Olivia Giovetti: Before we start, do you all normally listen to Christmas music? Is that part of your seasonal thing?
Aksel Tollåli: I do, but I also sing in a choir, so Christmas music just happens from October onwards and it’s that very moody Scandinavian stuff about how your soul is inherently sinful and you’re gonna die soon.
Jeffrey Arlo Brown: So you’re kind of the typical audience for this album.
AT: Exactly.
Kevin Ng: I do not listen to Christmas music, actually. I think it’s a holdover from too many years in youth orchestra, where you always had to do that awful Christmas concert where you play “Sleigh Ride” at the end. Since then, I’ve just loathed Christmas music—apart from Mariah Carey, which I will blast very regularly out loud at work starting from late July.
JB: I’m Jewish, but I have been to a Mariah Carey Christmas concert live in Berlin. So I can get into it. There’s a Christmas CD that my aunt and uncle play at their house every Christmas Eve that always feels cosy and nice. I don’t put it on at home, but there are occasions where it feels right.
KN: I do also listen to “Christmas in Vienna” whenever I’m sad.

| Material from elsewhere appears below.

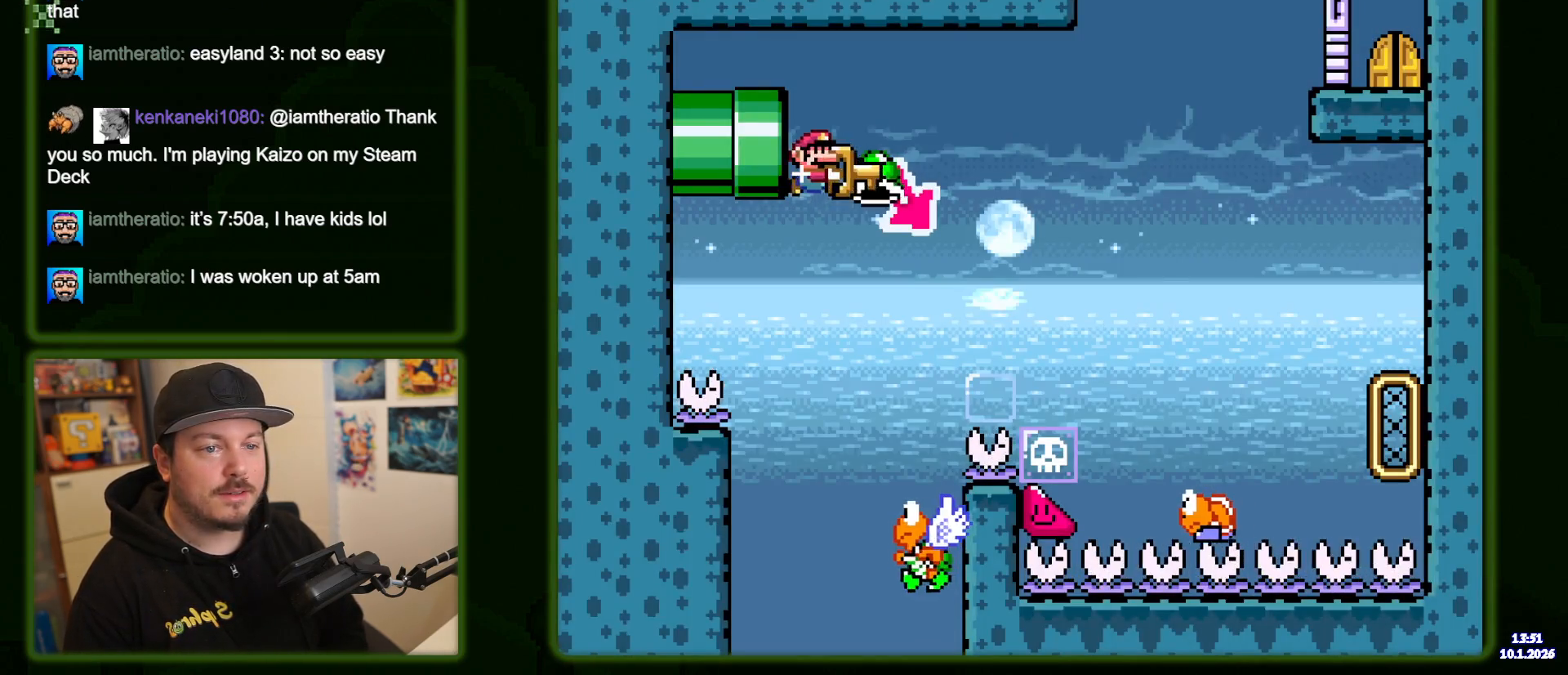
{"buttons": ["B", "Y"], "events": [[200, "DPAD_LEFT", "down"], [366, "DPAD_LEFT", "up"]]}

JB: Thoughts on the cover?
KN: “Aging uncle who thinks very highly of his appearance.”
AT: I just love how clearly it plays into this middle-aged, female, mitteleuropan opera-goer thing, which he’s been flirting with for all of his career but is now just sort of fully going for it. Which, to be honest, I’m here for.
JB: There’s a demographic of “People who Are Attractive to Your Aunt,” and I feel like he’s really going after that market.
KN: But two albums ago, he did that Mahler, where he recorded both parts, no? Which is a completely different clientele altogether.
AT: Except the Mahler was seven albums ago now.
KN: Is it? My God, I have not been keeping up.
AT: There is a lot of “Attractive Older Man Who Your Aunt Fancies” in between.
KN: Ooh! You can tell he’s singing in English because he’s overdoing every R so aggressively.
AT: I can’t wait for his Peter Grimes.
OG: I have so many questions about the diction in this. He’s sung in English before, and I don’t think I’ve heard him do this much over-correcting.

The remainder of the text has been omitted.